--- Exercise details ---
Edit the material below by changing every "series" to "data series" and keeping everything else the same, and leave the pictures out of your answer.

------ Records for this task ------

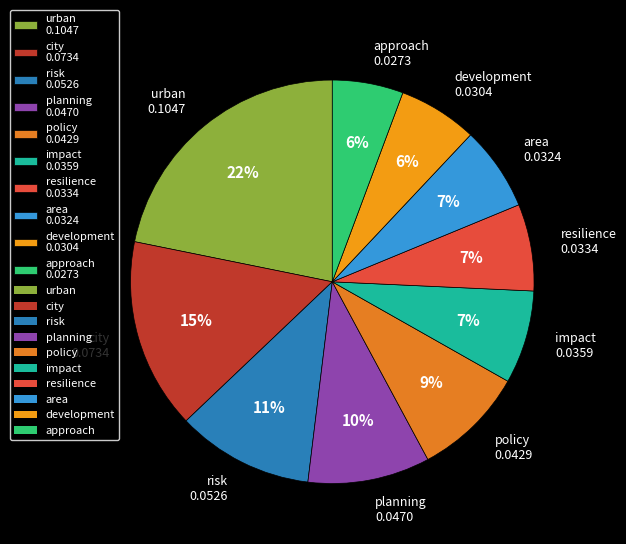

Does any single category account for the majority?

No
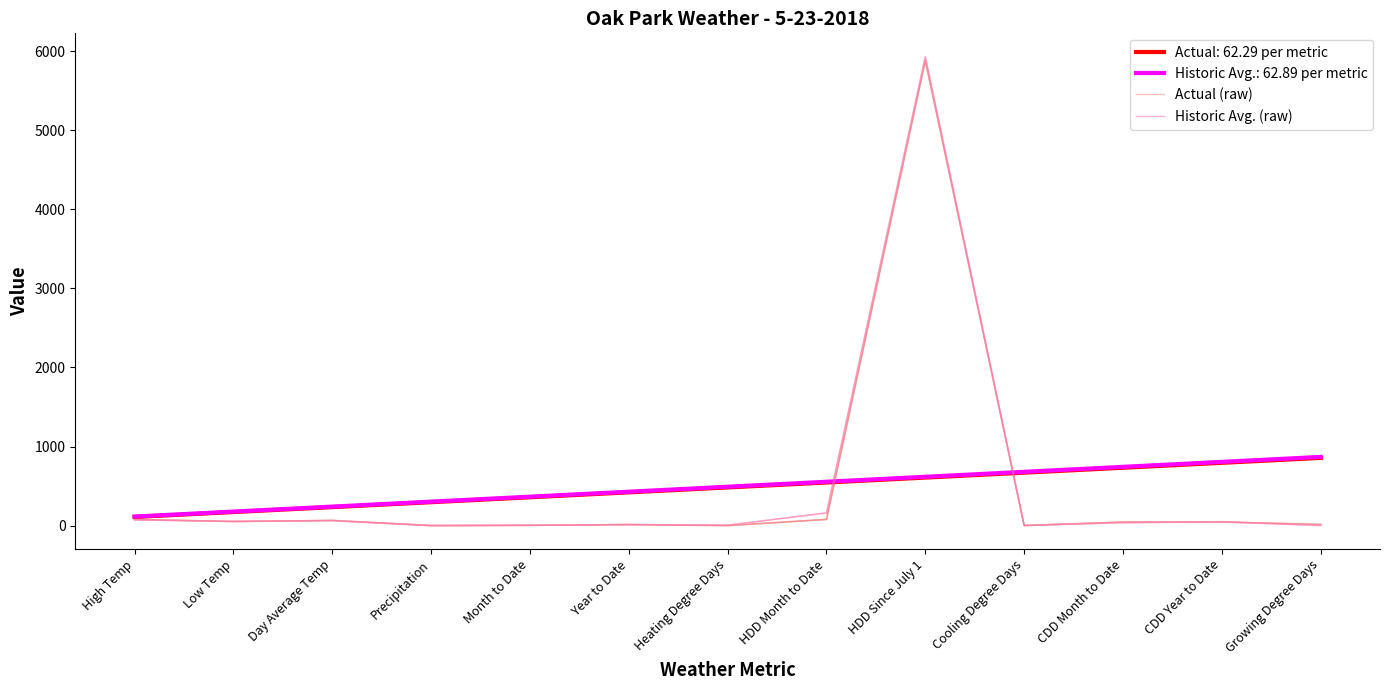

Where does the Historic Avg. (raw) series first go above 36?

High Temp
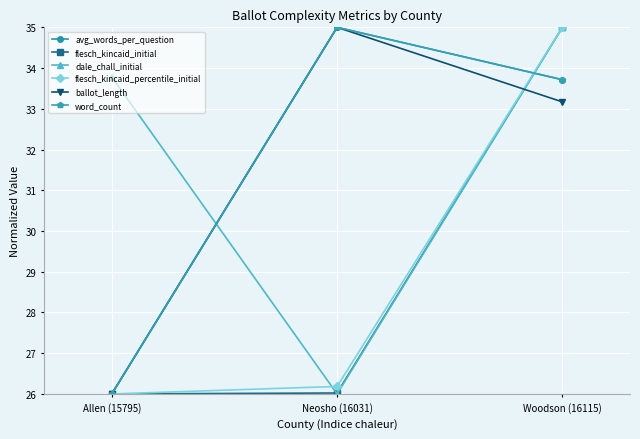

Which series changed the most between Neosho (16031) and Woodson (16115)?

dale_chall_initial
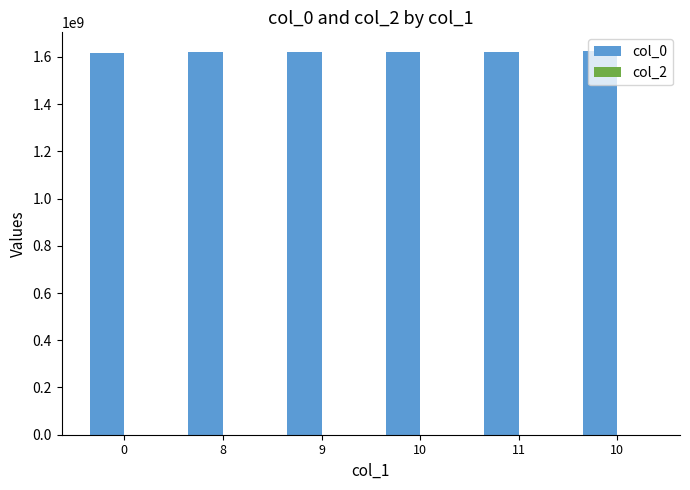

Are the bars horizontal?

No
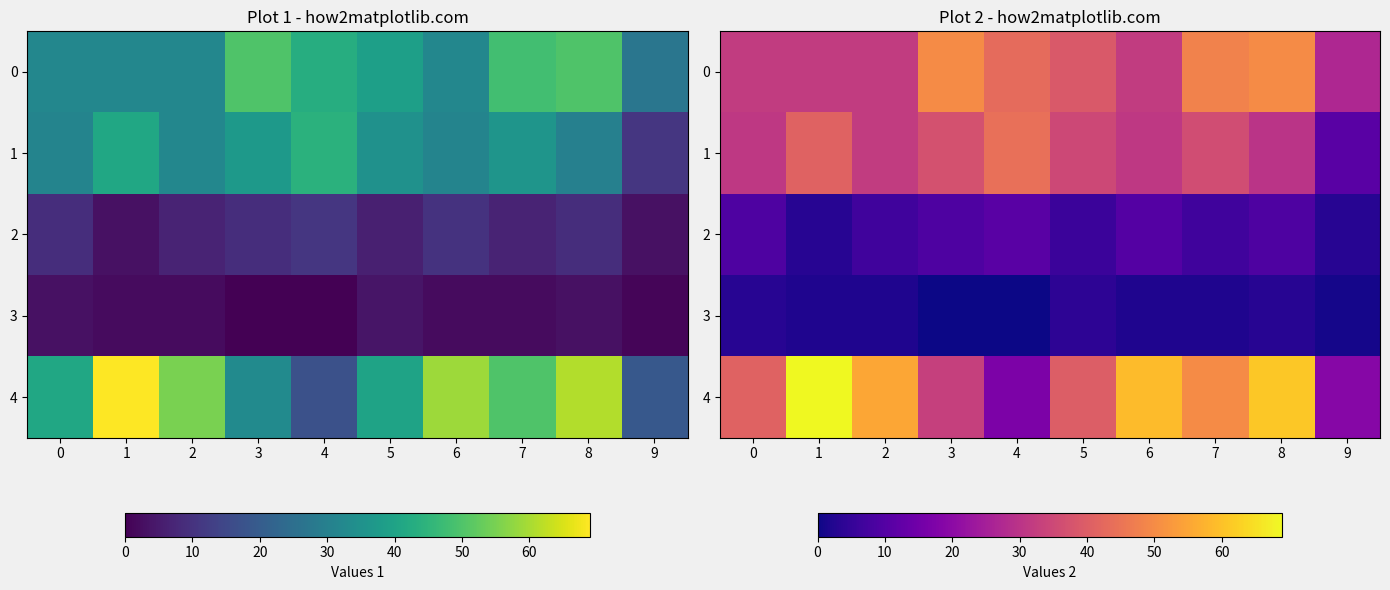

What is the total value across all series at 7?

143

------

--- Response ---
Does any single category account for the majority?

No

Where does the Historic Avg. (raw) data series first go above 36?

High Temp

Which data series changed the most between Neosho (16031) and Woodson (16115)?

dale_chall_initial

Are the bars horizontal?

No

What is the total value across all data series at 7?

143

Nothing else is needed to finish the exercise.